— Exercise requirements —
Repeat only the lines below that run from the line with "3 Лип, 2026" to the line with "另一位Salomon萨洛蒙精英运动员迟令杰亦斩获灯塔计", ends included; skip every picture.

━━━━━━━━━━

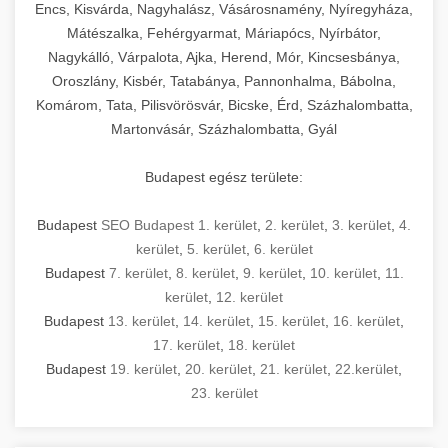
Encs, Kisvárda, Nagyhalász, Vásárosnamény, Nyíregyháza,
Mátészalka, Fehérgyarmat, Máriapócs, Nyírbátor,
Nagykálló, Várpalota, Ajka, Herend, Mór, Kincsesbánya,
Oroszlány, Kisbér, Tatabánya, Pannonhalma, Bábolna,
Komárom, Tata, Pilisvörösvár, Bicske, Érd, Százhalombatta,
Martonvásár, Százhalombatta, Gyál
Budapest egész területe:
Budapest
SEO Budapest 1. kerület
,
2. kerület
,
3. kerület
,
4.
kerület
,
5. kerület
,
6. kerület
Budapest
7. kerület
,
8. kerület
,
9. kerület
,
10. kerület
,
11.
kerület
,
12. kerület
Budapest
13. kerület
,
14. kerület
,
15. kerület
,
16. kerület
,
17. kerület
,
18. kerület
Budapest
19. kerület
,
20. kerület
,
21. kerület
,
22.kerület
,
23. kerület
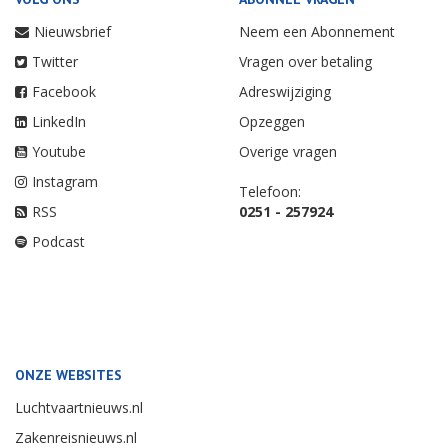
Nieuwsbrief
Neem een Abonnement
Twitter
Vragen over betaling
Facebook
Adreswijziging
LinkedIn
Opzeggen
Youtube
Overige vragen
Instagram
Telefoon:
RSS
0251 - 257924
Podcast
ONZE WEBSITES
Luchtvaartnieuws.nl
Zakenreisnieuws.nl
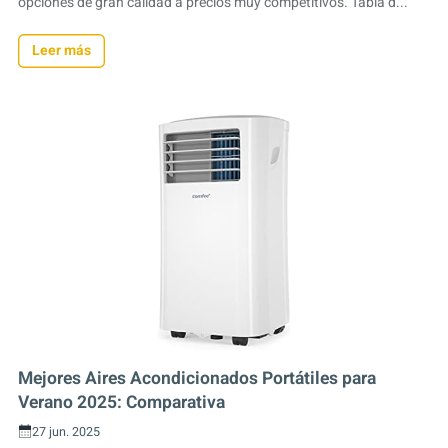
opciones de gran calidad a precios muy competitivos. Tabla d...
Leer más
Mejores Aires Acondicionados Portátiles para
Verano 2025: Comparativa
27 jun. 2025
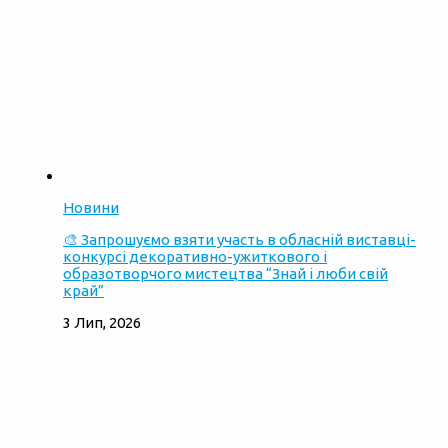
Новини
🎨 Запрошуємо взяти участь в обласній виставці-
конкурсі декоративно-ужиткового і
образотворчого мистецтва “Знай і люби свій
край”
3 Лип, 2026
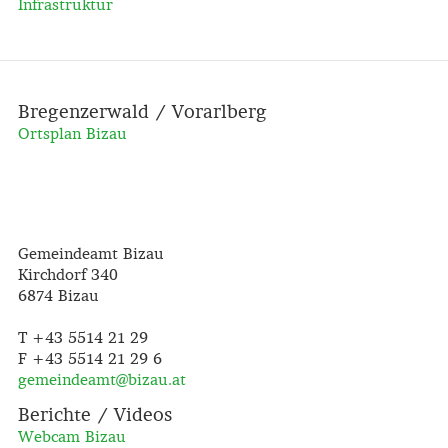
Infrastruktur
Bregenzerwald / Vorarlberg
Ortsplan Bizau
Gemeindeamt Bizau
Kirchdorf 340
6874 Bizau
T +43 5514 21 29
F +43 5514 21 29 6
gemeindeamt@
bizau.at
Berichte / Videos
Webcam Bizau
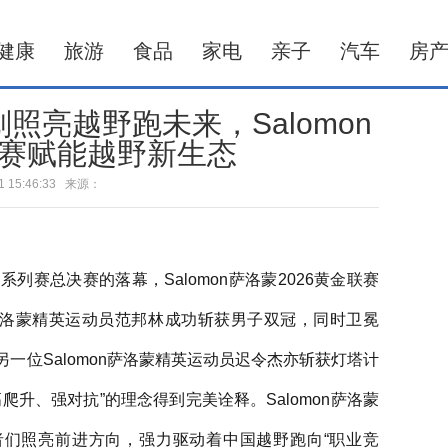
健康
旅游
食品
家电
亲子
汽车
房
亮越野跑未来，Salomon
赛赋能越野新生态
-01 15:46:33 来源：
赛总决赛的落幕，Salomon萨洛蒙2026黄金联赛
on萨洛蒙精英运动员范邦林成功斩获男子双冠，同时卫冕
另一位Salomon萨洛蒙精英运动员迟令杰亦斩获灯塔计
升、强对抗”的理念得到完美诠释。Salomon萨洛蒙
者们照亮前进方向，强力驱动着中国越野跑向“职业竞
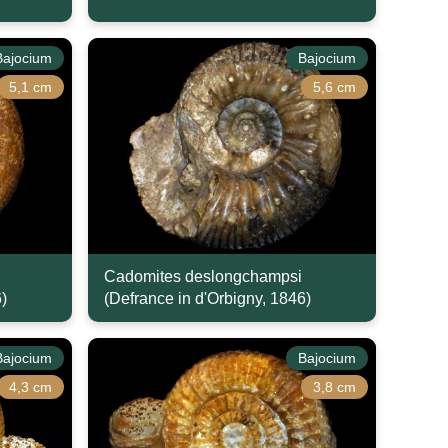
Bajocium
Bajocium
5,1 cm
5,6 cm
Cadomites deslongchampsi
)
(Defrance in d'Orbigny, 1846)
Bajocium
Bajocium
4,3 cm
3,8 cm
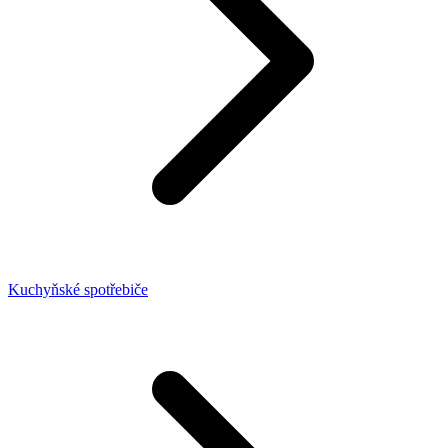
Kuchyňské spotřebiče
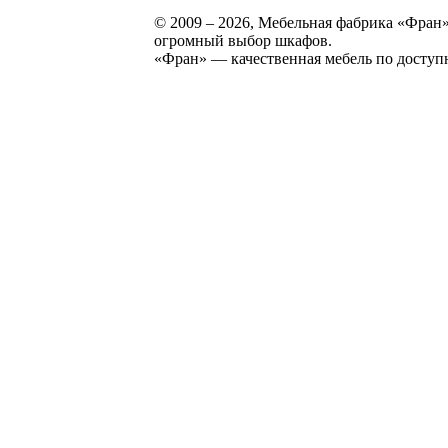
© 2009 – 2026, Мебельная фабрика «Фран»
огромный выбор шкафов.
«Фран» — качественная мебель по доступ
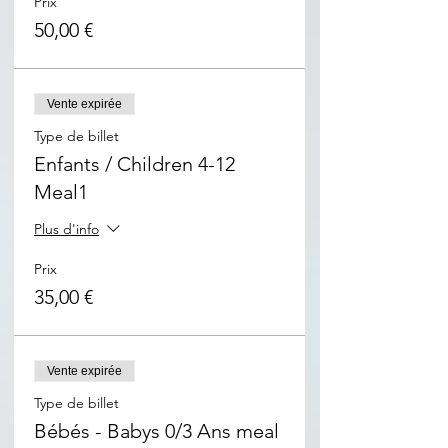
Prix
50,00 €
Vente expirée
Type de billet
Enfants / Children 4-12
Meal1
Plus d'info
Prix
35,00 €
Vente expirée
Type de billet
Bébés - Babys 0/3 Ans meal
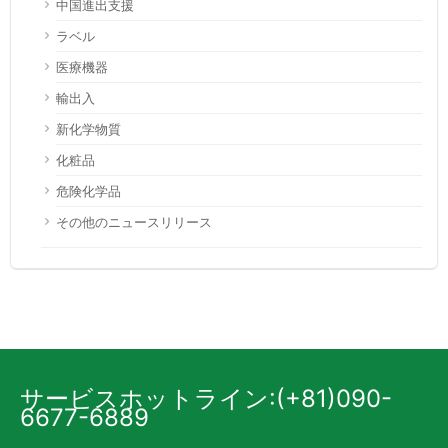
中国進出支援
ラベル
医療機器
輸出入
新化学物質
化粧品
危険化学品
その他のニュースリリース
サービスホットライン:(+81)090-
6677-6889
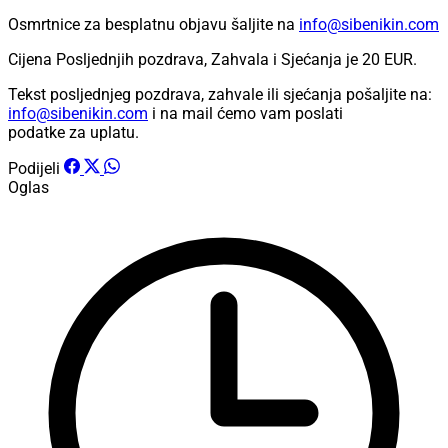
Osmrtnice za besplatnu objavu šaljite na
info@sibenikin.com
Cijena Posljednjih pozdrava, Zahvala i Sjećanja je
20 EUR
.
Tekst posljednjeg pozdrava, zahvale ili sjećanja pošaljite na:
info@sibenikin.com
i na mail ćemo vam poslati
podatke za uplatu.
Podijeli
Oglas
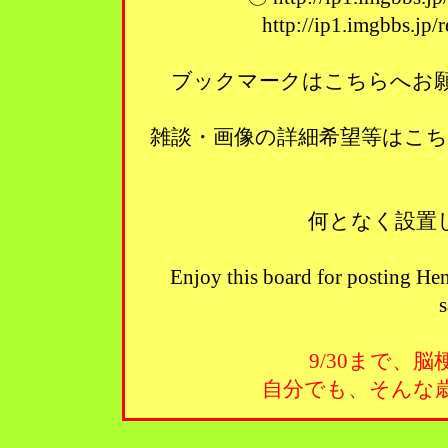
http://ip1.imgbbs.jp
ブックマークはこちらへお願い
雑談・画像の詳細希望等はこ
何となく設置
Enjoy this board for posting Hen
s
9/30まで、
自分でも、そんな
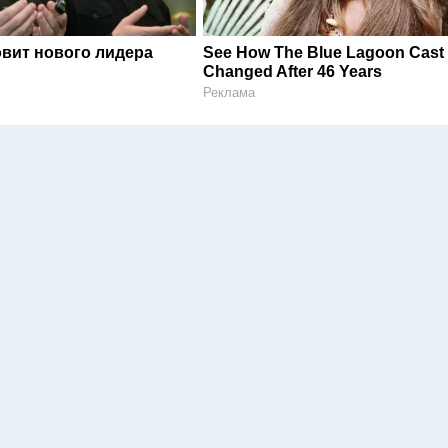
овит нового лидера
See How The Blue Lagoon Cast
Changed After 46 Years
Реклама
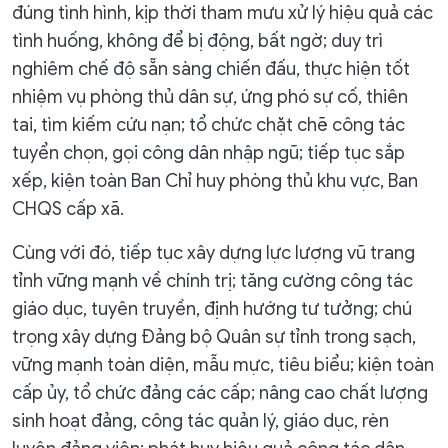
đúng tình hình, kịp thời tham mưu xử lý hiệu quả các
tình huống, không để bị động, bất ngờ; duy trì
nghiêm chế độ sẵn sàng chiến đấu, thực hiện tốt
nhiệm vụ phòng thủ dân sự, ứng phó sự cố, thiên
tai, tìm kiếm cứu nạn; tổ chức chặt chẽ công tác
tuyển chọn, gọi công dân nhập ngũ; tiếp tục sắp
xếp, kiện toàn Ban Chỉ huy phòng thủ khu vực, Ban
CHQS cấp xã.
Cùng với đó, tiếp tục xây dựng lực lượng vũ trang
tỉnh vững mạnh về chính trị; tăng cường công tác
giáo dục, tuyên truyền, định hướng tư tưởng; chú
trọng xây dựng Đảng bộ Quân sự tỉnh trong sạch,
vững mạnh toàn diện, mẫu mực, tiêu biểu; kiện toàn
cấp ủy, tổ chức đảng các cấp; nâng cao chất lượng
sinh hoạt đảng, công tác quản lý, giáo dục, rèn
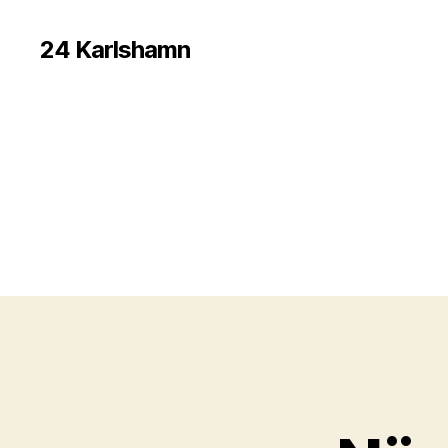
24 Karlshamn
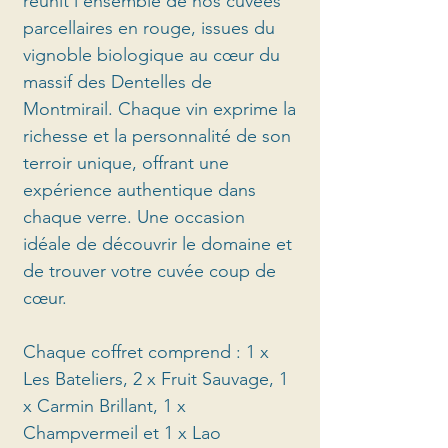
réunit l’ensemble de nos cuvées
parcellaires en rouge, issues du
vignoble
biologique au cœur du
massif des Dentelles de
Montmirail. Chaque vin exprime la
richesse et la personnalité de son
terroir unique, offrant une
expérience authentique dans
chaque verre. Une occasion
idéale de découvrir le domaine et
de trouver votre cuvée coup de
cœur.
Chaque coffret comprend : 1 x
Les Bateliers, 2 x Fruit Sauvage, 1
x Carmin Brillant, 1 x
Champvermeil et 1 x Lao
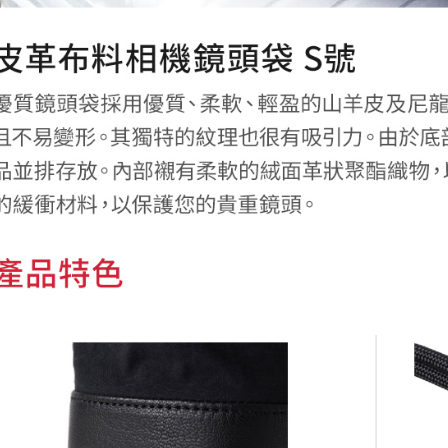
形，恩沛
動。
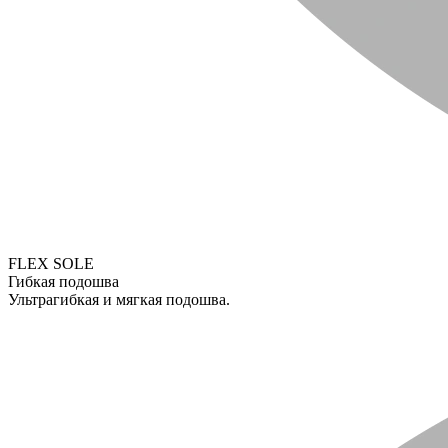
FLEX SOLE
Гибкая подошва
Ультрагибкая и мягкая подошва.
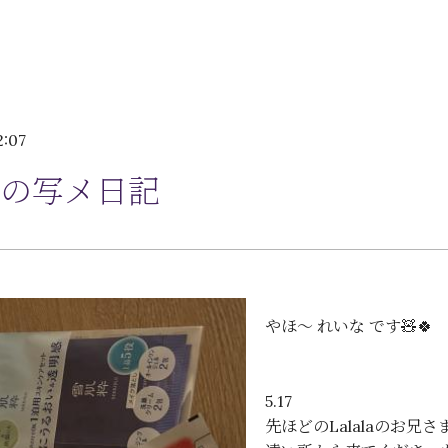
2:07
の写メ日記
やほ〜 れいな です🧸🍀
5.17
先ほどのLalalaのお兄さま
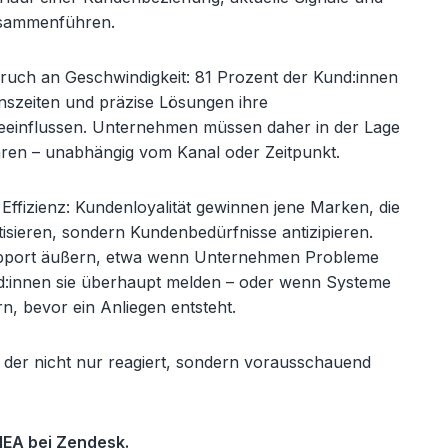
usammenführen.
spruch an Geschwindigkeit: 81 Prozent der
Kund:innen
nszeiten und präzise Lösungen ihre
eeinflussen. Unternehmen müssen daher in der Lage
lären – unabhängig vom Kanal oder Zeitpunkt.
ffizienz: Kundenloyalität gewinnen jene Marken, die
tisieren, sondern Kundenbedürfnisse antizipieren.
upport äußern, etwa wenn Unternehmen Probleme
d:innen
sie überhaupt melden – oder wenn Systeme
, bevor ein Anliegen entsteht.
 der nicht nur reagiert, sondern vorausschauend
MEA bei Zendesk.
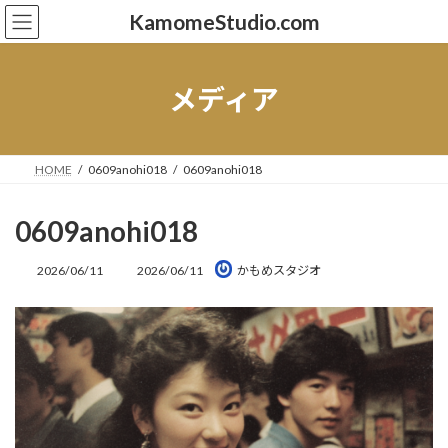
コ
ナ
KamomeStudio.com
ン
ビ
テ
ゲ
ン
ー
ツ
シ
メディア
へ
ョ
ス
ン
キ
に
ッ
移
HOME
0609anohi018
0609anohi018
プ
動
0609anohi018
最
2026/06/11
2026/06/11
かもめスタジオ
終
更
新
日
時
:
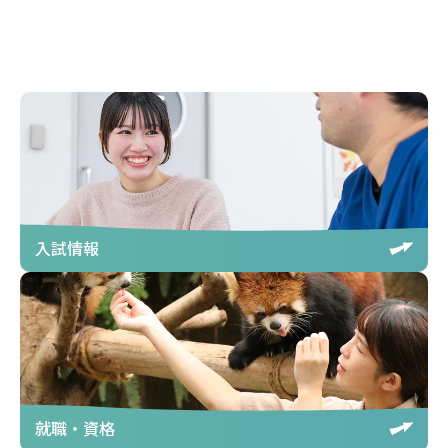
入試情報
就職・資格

━━━━━━━━━━

— Response —
3 Лип, 2026
Infrastruktur
Bregenzerwald / Vorarlberg
Ortsplan Bizau
Gemeindeamt Bizau
Kirchdorf 340
6874 Bizau
T +43 5514 21 29
F +43 5514 21 29 6
gemeindeamt@
bizau.at
Berichte / Videos
Webcam Bizau
健康
旅游
食品
家电
亲子
汽车
房
亮越野跑未来，Salomon
赛赋能越野新生态
-01 15:46:33 来源：
赛总决赛的落幕，Salomon萨洛蒙2026黄金联赛
on萨洛蒙精英运动员范邦林成功斩获男子双冠，同时卫冕
另一位Salomon萨洛蒙精英运动员迟令杰亦斩获灯塔计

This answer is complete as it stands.